WHAT YOU NEED TO DO:
Beneath this task is a listing; tally its lines that contain "working" and give only the total.
== == ==
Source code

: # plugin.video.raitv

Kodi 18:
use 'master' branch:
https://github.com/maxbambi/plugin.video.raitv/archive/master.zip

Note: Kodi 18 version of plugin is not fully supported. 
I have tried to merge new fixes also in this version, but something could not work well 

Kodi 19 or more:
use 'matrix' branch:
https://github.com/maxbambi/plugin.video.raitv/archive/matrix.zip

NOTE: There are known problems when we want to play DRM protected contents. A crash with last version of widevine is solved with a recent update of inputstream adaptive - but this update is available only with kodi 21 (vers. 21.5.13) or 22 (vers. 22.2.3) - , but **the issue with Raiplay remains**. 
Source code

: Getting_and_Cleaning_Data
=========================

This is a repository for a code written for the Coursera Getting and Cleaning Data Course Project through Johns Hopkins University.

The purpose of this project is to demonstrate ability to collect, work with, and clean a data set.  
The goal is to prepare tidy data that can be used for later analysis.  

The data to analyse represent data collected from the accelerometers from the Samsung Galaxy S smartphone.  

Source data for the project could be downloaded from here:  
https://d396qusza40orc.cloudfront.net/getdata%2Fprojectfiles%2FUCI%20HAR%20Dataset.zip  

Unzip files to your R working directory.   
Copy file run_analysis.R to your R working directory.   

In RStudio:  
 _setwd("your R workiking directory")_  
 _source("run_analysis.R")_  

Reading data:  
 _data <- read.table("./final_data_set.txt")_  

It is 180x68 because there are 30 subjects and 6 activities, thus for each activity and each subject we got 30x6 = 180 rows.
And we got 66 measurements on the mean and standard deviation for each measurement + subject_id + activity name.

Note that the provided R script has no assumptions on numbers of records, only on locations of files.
== == ==
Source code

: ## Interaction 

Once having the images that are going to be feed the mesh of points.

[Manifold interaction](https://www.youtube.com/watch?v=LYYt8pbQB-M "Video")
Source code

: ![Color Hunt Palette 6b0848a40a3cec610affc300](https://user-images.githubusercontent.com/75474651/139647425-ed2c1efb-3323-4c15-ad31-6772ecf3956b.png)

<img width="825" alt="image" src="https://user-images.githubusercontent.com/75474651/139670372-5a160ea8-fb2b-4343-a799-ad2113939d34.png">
== == ==
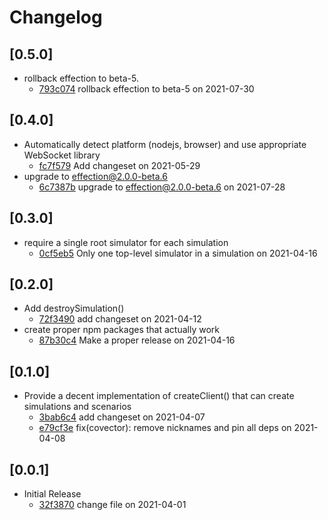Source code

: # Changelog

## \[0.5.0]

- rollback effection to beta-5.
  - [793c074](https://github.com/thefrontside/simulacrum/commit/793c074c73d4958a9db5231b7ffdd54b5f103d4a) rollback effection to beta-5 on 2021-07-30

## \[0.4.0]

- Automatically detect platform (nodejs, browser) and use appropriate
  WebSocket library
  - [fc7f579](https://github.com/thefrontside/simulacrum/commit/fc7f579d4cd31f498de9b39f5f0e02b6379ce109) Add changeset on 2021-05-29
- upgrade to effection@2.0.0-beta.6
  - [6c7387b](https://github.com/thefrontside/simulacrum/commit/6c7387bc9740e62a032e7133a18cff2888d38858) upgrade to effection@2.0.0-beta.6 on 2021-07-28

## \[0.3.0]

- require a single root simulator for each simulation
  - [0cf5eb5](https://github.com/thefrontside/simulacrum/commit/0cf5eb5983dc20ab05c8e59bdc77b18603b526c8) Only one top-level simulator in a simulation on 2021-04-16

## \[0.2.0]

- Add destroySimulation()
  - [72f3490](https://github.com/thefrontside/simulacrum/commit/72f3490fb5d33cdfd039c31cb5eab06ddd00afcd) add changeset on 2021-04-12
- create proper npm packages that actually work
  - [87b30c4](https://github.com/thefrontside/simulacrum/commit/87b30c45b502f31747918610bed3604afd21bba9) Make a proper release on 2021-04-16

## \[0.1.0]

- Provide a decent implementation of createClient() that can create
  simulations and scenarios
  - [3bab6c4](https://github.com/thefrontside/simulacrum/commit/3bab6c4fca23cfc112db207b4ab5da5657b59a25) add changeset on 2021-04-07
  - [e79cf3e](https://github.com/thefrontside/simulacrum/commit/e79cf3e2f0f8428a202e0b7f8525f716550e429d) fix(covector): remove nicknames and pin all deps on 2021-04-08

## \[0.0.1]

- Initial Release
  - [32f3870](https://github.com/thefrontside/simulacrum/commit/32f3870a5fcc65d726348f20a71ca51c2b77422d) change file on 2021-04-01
== == ==
SOLUTION TO THE PROBLEM:
2